Accueil Economie Supplément Economique Regard d’expert | Mounir Majdoub, économiste et consultant en politiques de développement durable à La Presse : «L’entreprise tunisienne n’a d’autre choix que de s’engager dans la réduction de son empreinte carbone»

Regard d’expert | Mounir Majdoub, économiste et consultant en politiques de développement durable à La Presse : «L’entreprise tunisienne n’a d’autre choix que de s’engager dans la réduction de son empreinte carbone»

 

Pour décarboner, toute entreprise industrielle est appelée à s’engager dans deux actions: l’efficacité énergétique et l’utilisation des énergies renouvelables. Le défi est d’autant plus important et urgent pour l’entreprise tunisienne, notamment exportatrice.

Comment engager l’entreprise tunisienne dans un projet de décarbonation industrielle?

La décarbonation signifie la réduction, voire l’élimination de l’empreinte carbone d’une entreprise ou d’un produit quelconque. Ce qu’il faut savoir, c’est que la majeure partie des émissions de carbone provient de la combustion de l’énergie fossile. Par conséquent, pour décarboner, toute entreprise industrielle est appelée à s’engager dans deux actions : l’efficacité énergétique et l’utilisation des énergies renouvelables. Le défi est d’autant plus important et urgent pour l’entreprise tunisienne, notamment exportatrice, car les donneurs d’ordre internationaux exigent de plus en plus un contenu carbone dans les produits qu’ils achètent faible sinon nul. Ceci outre la réglementation européenne qui a instauré un mécanisme d’ajustement carbone à la frontière (Macf), en d’autres termes une taxe carbone à l’entrée du territoire européen à partir du premier janvier 2026. De ce fait, l’entreprise tunisienne n’a d’autre choix que de s’engager dans la réduction de son empreinte carbone.

Pensez-vous que le tissu industriel tunisien est suffisamment préparé à cette mutation?
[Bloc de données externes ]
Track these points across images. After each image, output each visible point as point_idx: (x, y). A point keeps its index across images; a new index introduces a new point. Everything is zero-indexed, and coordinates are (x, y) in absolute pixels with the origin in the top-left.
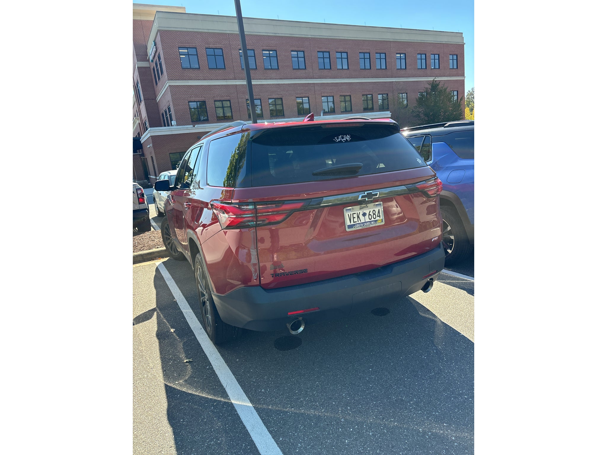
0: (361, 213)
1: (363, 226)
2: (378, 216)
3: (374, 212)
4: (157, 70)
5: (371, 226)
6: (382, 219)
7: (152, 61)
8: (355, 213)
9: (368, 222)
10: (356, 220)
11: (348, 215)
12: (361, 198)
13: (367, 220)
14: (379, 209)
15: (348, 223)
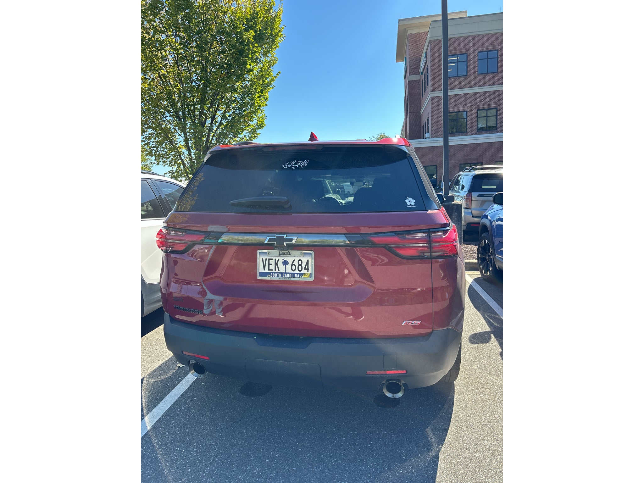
0: (281, 260)
1: (282, 276)
2: (305, 269)
3: (300, 262)
4: (425, 82)
5: (293, 279)
6: (311, 274)
7: (422, 74)
8: (272, 259)
9: (289, 273)
10: (272, 267)
11: (263, 259)
12: (268, 242)
13: (289, 270)
14: (308, 260)
15: (261, 269)
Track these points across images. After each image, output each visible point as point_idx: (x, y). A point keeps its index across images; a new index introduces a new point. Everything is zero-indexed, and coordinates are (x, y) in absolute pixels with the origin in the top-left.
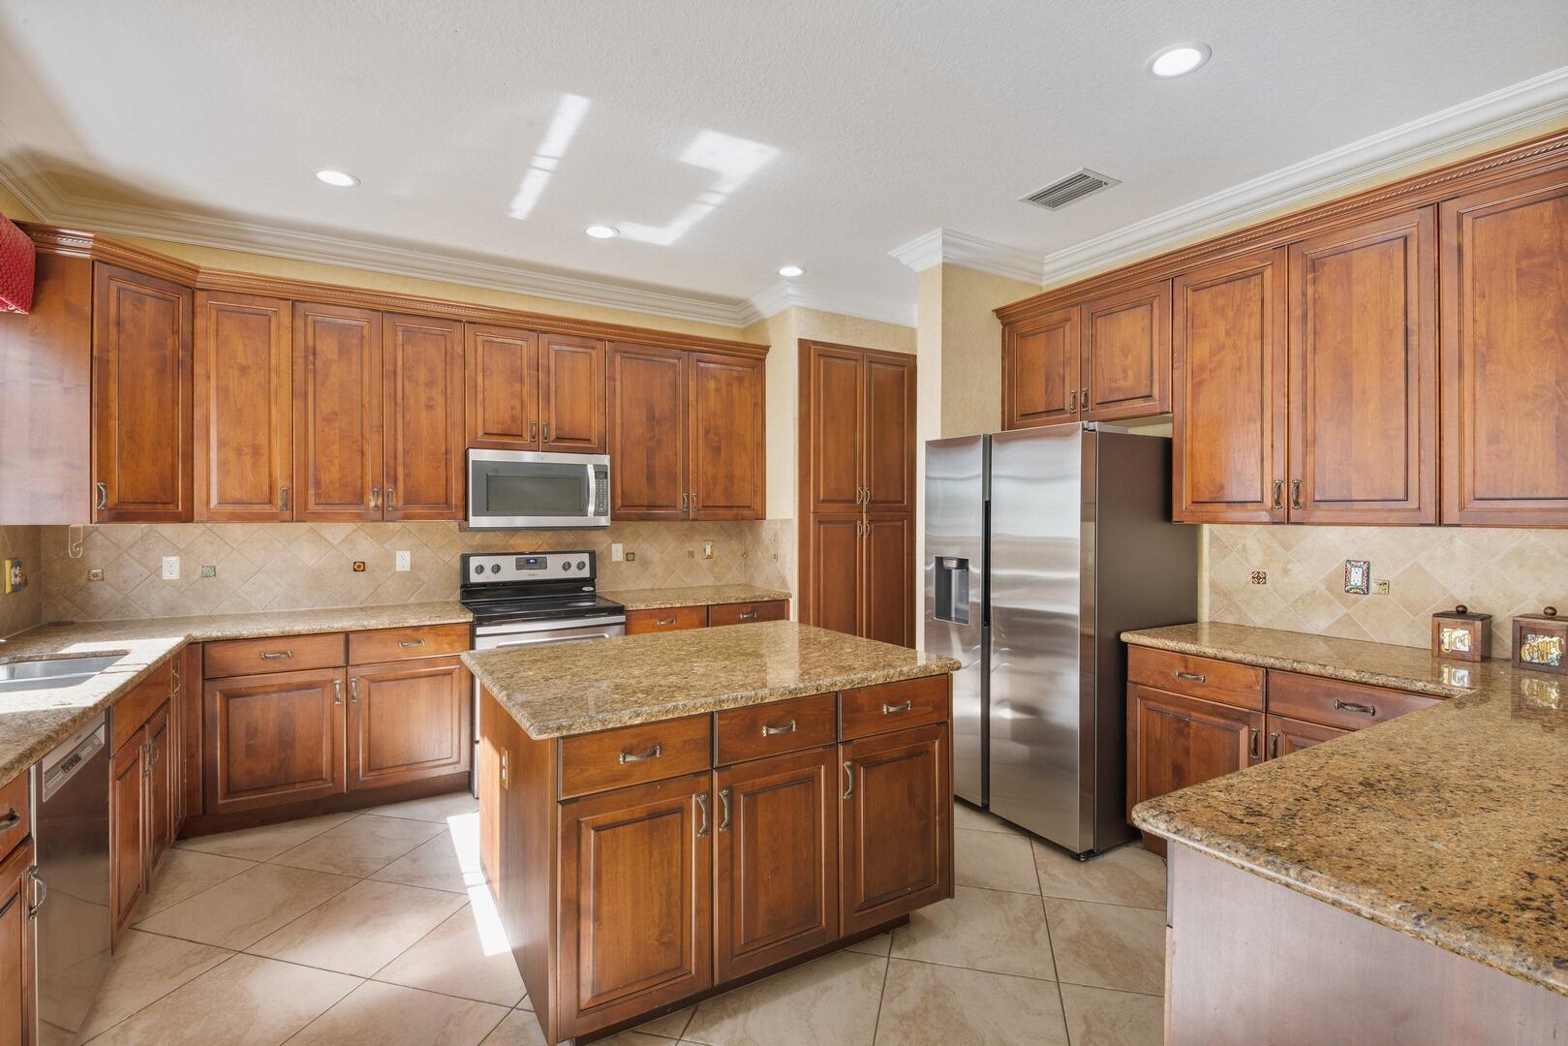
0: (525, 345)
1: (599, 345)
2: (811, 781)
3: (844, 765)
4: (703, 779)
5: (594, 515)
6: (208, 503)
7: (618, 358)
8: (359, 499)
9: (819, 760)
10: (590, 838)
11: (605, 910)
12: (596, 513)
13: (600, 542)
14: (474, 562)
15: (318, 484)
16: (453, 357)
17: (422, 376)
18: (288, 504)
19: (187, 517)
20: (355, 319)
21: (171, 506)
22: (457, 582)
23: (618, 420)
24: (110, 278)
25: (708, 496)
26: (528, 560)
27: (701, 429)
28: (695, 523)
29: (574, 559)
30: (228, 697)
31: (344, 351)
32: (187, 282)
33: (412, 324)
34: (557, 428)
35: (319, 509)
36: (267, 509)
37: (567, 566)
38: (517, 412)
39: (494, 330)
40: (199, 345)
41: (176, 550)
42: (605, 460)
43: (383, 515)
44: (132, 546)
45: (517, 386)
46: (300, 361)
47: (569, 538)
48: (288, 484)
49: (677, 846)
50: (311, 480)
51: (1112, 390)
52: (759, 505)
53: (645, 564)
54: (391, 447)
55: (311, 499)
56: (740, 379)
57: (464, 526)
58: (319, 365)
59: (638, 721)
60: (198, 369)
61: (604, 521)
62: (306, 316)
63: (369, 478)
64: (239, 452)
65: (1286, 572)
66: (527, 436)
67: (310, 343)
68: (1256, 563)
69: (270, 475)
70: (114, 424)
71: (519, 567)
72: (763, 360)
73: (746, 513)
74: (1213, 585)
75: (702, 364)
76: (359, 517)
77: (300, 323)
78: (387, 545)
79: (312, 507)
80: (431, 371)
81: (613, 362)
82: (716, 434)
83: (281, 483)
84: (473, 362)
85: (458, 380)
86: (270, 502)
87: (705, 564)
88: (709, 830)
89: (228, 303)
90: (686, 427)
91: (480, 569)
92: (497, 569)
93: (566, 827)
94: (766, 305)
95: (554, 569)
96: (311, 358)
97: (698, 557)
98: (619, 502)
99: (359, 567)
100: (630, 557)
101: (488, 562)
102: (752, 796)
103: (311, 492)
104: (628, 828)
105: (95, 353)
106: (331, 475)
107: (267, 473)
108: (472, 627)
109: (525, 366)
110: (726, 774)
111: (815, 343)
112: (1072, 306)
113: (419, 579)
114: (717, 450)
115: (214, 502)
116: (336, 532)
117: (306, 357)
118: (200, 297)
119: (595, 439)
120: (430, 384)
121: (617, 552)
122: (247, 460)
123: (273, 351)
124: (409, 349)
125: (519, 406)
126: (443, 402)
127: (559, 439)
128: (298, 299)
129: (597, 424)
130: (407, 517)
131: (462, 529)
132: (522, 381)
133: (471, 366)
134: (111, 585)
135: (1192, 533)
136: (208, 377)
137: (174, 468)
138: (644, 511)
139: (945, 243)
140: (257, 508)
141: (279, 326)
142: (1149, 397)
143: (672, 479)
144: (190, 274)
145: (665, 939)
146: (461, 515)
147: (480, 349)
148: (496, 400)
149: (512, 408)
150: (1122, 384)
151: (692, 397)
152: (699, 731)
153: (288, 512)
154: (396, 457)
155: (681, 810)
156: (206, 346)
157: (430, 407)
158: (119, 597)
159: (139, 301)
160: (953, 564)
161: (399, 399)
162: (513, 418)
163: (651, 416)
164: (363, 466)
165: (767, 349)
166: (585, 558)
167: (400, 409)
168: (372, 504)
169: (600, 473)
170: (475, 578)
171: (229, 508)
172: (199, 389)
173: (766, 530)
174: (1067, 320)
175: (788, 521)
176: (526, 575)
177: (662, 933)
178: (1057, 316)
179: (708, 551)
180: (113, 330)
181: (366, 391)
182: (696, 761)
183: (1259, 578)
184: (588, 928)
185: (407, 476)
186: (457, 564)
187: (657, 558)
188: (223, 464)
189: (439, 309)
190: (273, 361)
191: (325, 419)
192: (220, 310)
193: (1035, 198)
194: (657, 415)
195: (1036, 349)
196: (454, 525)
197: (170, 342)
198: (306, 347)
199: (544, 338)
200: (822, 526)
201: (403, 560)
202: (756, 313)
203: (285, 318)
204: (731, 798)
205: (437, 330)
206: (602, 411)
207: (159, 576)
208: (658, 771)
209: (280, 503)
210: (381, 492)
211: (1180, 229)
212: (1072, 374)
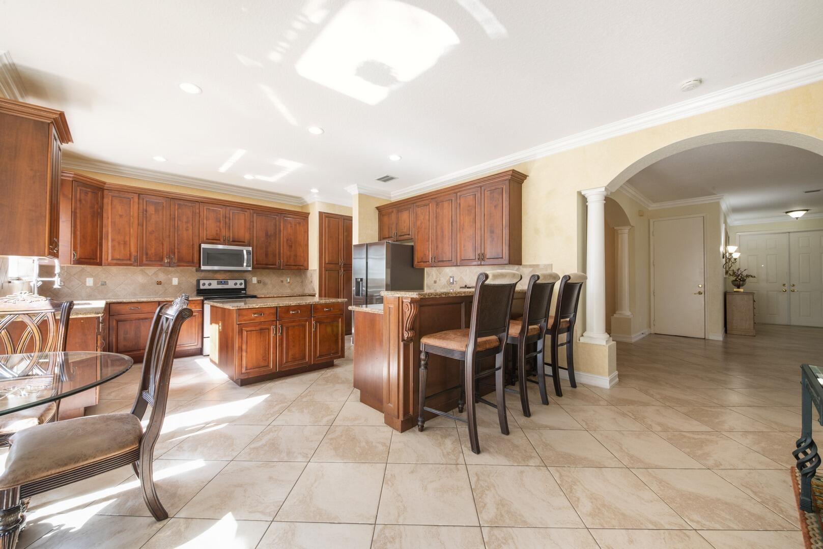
0: (221, 211)
1: (248, 210)
2: (304, 326)
3: (313, 322)
4: (274, 322)
5: (245, 266)
6: (107, 260)
7: (255, 215)
8: (161, 259)
9: (306, 321)
10: (245, 333)
11: (249, 350)
12: (247, 266)
13: (248, 276)
14: (202, 282)
15: (147, 254)
16: (195, 213)
17: (185, 219)
18: (136, 261)
19: (100, 264)
20: (161, 200)
21: (95, 260)
22: (195, 289)
23: (255, 235)
24: (78, 186)
25: (287, 262)
26: (221, 282)
27: (285, 239)
28: (284, 271)
29: (239, 282)
30: (118, 321)
31: (156, 211)
32: (102, 187)
33: (181, 203)
34: (233, 238)
35: (147, 263)
36: (129, 262)
37: (236, 284)
38: (219, 232)
39: (210, 205)
40: (105, 207)
41: (91, 276)
42: (250, 249)
43: (170, 265)
44: (75, 275)
45: (218, 224)
46: (141, 214)
47: (236, 275)
48: (136, 254)
49: (267, 337)
50: (144, 252)
51: (402, 232)
52: (306, 265)
53: (265, 284)
54: (173, 242)
55: (144, 259)
56: (299, 223)
57: (199, 269)
58: (148, 215)
59: (257, 307)
60: (105, 215)
61: (250, 269)
62: (143, 199)
63: (165, 253)
64: (119, 243)
65: (440, 280)
66: (222, 240)
67: (145, 208)
68: (434, 279)
69: (130, 251)
70: (78, 233)
71: (218, 284)
72: (308, 217)
73: (302, 267)
74: (427, 285)
75: (285, 218)
76: (161, 265)
77: (141, 201)
78: (169, 276)
79: (145, 262)
80: (188, 218)
81: (253, 217)
82: (290, 241)
83: (134, 254)
84: (202, 215)
85: (197, 220)
86: (130, 260)
87: (287, 285)
88: (276, 334)
89: (116, 194)
90: (280, 238)
91: (204, 284)
92: (210, 284)
93: (239, 330)
94: (308, 199)
95: (231, 285)
96: (145, 213)
97: (285, 282)
98: (255, 263)
99: (159, 283)
100: (259, 282)
101: (207, 282)
102: (288, 328)
103: (144, 257)
104: (255, 332)
105: (73, 210)
106: (152, 251)
107: (129, 250)
108: (203, 301)
109: (221, 217)
110: (280, 321)
111: (325, 213)
112: (394, 208)
113: (181, 288)
114: (291, 247)
115: (110, 259)
116: (151, 270)
117: (143, 213)
118: (106, 192)
119: (246, 241)
120: (187, 222)
121: (255, 280)
122: (122, 247)
123: (131, 210)
124: (180, 211)
125: (219, 230)
126: (192, 228)
127: (233, 241)
128: (141, 194)
129: (247, 237)
130: (178, 266)
131: (197, 271)
132: (220, 222)
133: (202, 217)
134: (67, 288)
135: (422, 271)
136: (108, 218)
137: (97, 248)
138: (264, 266)
139: (358, 188)
140: (125, 262)
141: (134, 202)
142: (409, 235)
143: (275, 256)
144: (103, 184)
145: (264, 358)
146: (198, 265)
147: (205, 211)
148: (211, 227)
149: (217, 231)
150: (404, 231)
151: (282, 228)
152: (274, 311)
153: (136, 263)
154: (174, 246)
155: (269, 329)
156: (108, 208)
157: (187, 230)
158: (70, 291)
159: (86, 193)
160: (359, 280)
161: (176, 227)
162: (217, 234)
163: (267, 234)
164: (163, 249)
165: (309, 214)
166: (243, 281)
167: (176, 230)
168: (166, 261)
169: (248, 252)
170: (202, 287)
171: (115, 262)
172: (105, 222)
173: (309, 273)
174: (393, 212)
175: (315, 270)
176: (220, 287)
177: (263, 357)
178: (391, 210)
179: (288, 281)
180: (78, 203)
181: (164, 224)
182: (272, 318)
183: (435, 282)
184: (244, 354)
185: (179, 252)
186: (195, 283)
187: (269, 282)
188: (113, 247)
189: (191, 198)
190: (132, 213)
191: (150, 233)
192: (113, 196)
193: (379, 180)
194: (269, 234)
195: (386, 219)
196: (194, 269)
197: (96, 206)
198: (143, 209)
199: (229, 208)
200: (327, 272)
201: (175, 281)
202: (305, 202)
203: (136, 200)
204: (282, 327)
205: (190, 204)
206: (249, 232)
207: (85, 284)
208: (263, 319)
209: (133, 260)
210: (169, 257)
211: (408, 193)
212: (394, 226)
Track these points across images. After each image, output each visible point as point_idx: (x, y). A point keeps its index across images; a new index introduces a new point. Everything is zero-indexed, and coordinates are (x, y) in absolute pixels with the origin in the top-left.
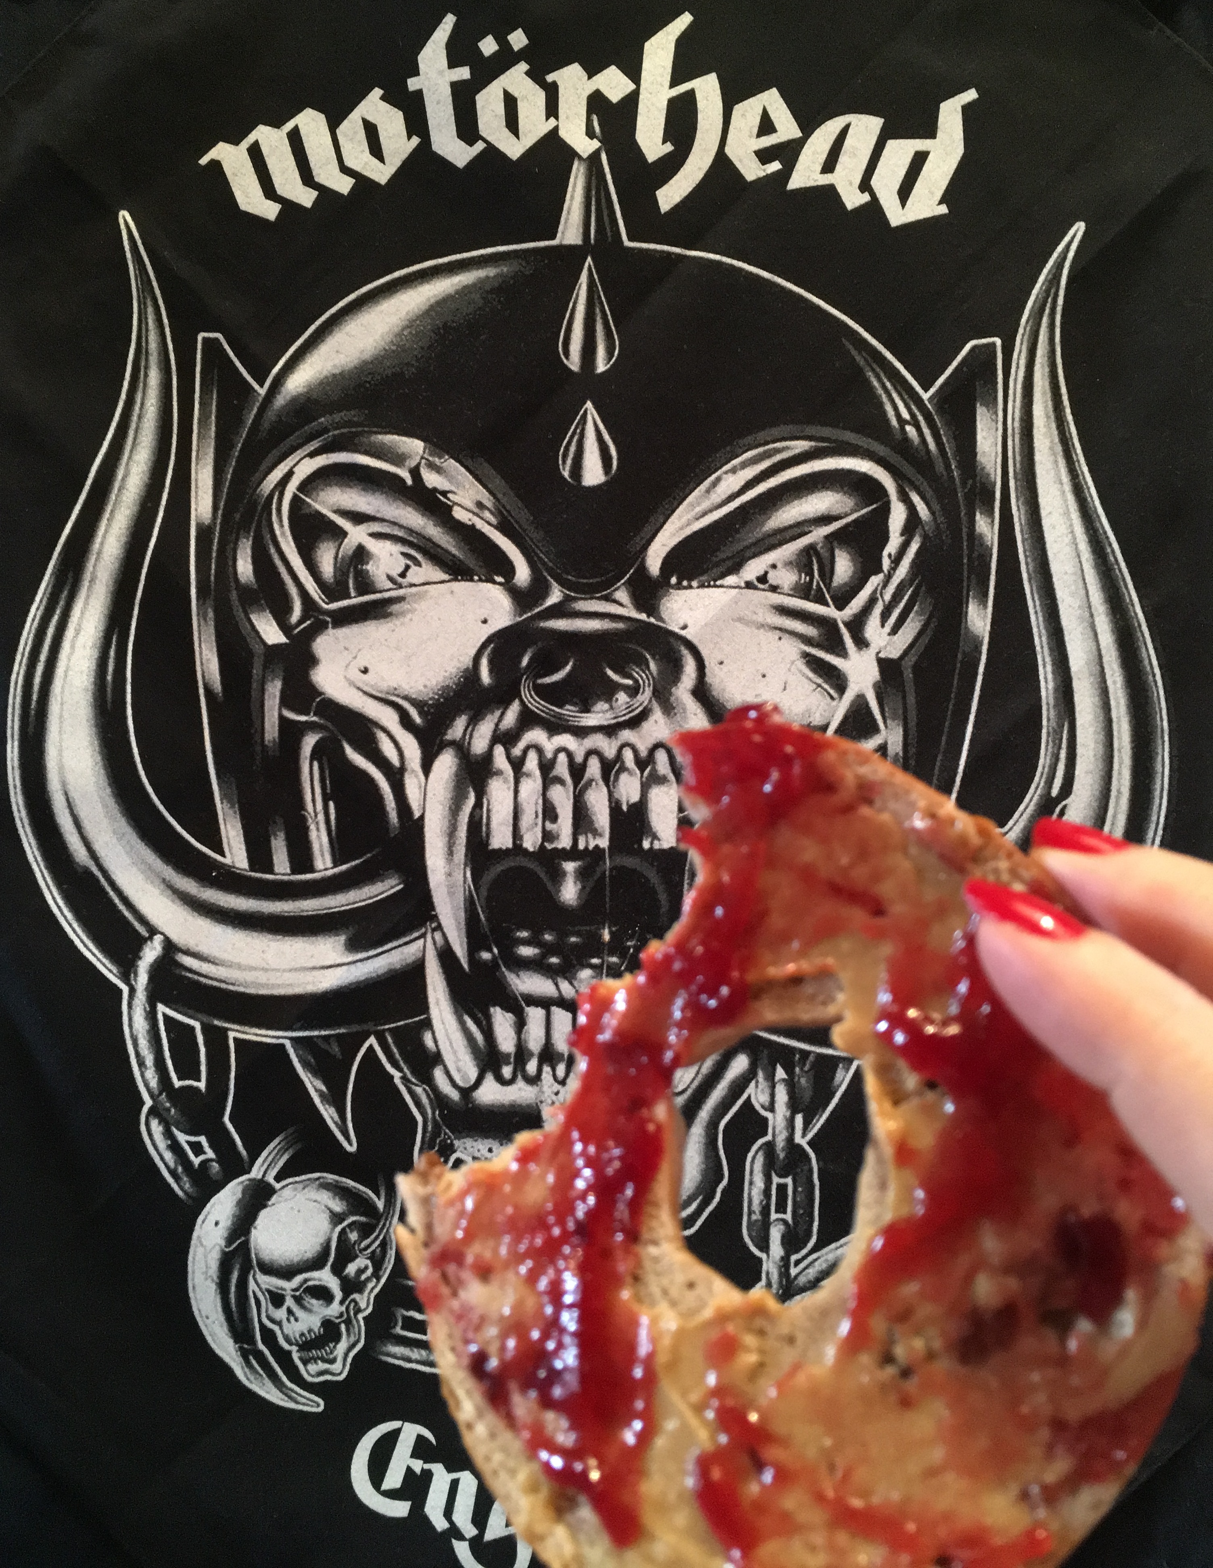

Actuellement, hormis les grands groupes industriels et les PME tournées entièrement vers le marché européen, la plupart des entreprises industrielles ne sont que faiblement engagées dans ce processus de décarbonation. D’une part, parce que ces entreprises, dans leurs usages énergétiques, électriques du moins, dépendent entièrement de l’électricité fournie par la Steg. Laquelle électricité est à 95% produite à partir du gaz naturel, émetteur de carbone. Il faudra attendre que le Mix électrique national intègre plus fortement le renouvelable. L’Etat s’est fixé un objectif de 35% à l’horizon 2030. Espérons qu’il sera atteint ! D’autre part, les PME industrielles en Tunisie dépendent fortement de leur chaîne d’approvisionnement en matière première et semi-finie. L’empreinte carbone de telles matières, en grande partie importés, est calculée dans l’empreinte carbone totale des produits manufacturés localement. Ce qui signifie que pour décarboner, nos entreprises sont appelées non seulement à rationaliser leurs consommations énergétiques et investir dans le renouvelable, mais aussi à maîtriser leur chaîne d’approvisionnement. Ce qui est loin d’être acquis.

Rien qu’au regard de la réglementation Macf de l’Union européenne, la majeure partie de notre secteur industriel est concernée par la décarbonation. Rappelons que les produits visés par le Macf sont : l’acier et l’aluminium, le ciment, l’électricité et les engrais chimiques. Mais, en fait, ce sont tous les produits manufacturés ayant une certaine proportion de ces produits qui sont concernés. Ceci représente 30 à 40 % du PIB industriel et près de 20% des exportations.

Comment concilier les défis énergétiques avec les besoins de décarbonation ?

Il est clair que pour la Tunisie d’une manière générale et pour l’industrie nationale en particulier, s’engager dans la décarbonation et atteindre la neutralité carbone en 2050 signifient moins d’énergie fossile, pétrole et gaz, et plus d’efficience énergétique et de renouvelable.

A terme, cela signifie moins de dépendance énergétique à l’égard de l’extérieur et moins de subventions énergétiques.

Nonobstant le double bénéfice : économique pour l’entreprise industrielle et écologique pour la nation tout entière et les générations futures.